**PASSAGE TO READ**:

Only one data from array is inserting in the database mysql php

Question

I'm inserting data from multiple inputs and only last row from array is inserting to the database.

if(isset($_POST["submit"]))  

    {

        $fk_app_id = mysqli_insert_id($conn);
        $app_children_name = $_POST['app_children_name'];

        for( $i = 0 ; $i < count($app_children_name); $i++){
            $sql2 = "INSERT INTO applicant_children(fk_app_id, app_children_name, app_children_bday) VALUES ('$fk_app_id', '$app_children_name[$i]', '')";
        }
    }

You would need to execute the INSERT for each iteration of the `for` loop. BUT you should look at using [prepared statements](https://stackoverflow.com/questions/60174/how-can-i-prevent-sql-injection-in-php) — Nigel Ren, Oct 17 '19 at 08:08
That is because you keep overwriting the same variable `$sql2` in the loop, so in the end you're only left with the last `INSERT` statement. — jibsteroos, Oct 17 '19 at 08:11
Your code is vulnerable to SQL injection. You should use prepared statements. — Dharman, Oct 17 '19 at 11:22

score 1 · Answer 1 · answered Oct 17 '19 at 09:45

You have a for loop and in each step of this loop you generate a new String which has the value of a query that you would like to execute. However, inside the for loop you never execute your query, only when the loop finishes. For your reference:

for ($i = 0; $i < 100; $i++) {
    //This happens 100 times
}
//This happens once

Since your insert happens only once and your insert is defined for a single row, the behavior you experience is what one should expect seeing your code. To fix the behavior, you have several possibilities. You could define a composite insert to insert all your records in a single command, as Kris Roofe suggests, or you can actually execute your query inside your for loop in each step. What you do currently is analogous of writing text in a line in a notebook, erasing it, writing in the same line something else and so on and then expecting that all the previously erased texts in that line would be remembered.

**STORED DATA**:
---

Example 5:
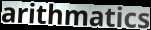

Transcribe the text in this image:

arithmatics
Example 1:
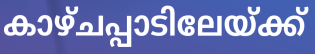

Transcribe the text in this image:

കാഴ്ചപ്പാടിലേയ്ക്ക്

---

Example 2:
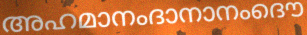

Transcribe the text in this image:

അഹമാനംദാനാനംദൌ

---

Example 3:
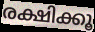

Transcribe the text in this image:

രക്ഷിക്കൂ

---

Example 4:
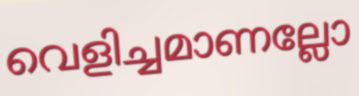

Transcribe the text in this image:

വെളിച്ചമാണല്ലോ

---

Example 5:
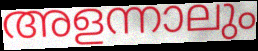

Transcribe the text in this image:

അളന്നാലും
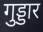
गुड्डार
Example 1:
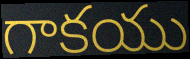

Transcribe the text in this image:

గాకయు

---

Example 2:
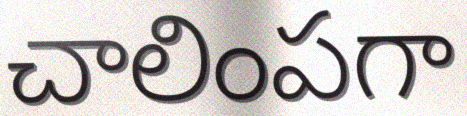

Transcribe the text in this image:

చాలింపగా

==

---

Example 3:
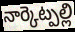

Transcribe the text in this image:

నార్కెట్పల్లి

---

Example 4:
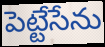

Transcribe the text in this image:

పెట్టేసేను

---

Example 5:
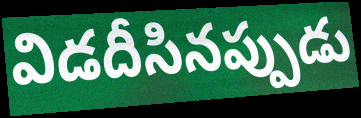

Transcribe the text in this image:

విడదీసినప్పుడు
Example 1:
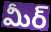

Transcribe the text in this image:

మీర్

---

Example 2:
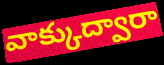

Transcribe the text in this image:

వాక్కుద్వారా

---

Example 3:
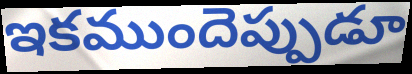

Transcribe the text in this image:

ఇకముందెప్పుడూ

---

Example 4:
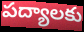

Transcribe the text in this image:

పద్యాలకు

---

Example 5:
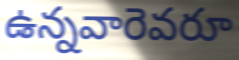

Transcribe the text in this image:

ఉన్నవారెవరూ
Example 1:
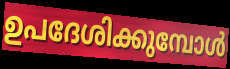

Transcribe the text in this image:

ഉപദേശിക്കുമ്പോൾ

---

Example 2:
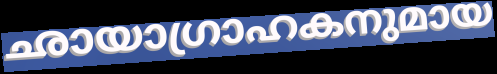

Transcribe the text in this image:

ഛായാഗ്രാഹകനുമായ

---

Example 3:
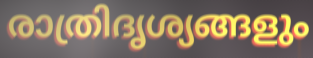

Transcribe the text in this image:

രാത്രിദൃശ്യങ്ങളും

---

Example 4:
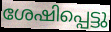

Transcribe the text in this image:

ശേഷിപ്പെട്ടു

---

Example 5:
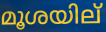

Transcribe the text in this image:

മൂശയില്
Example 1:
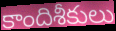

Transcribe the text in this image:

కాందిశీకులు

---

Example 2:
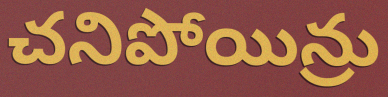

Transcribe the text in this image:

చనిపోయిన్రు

**THE TASK**: Copy the thread about the MySQL insert loop from "Since your insert" up to and including "would be remembered.", renaming "notebook" to "whiteboard".

**OUTPUT FOR THIS TASK**:
Since your insert happens only once and your insert is defined for a single row, the behavior you experience is what one should expect seeing your code. To fix the behavior, you have several possibilities. You could define a composite insert to insert all your records in a single command, as Kris Roofe suggests, or you can actually execute your query inside your for loop in each step. What you do currently is analogous of writing text in a line in a whiteboard, erasing it, writing in the same line something else and so on and then expecting that all the previously erased texts in that line would be remembered.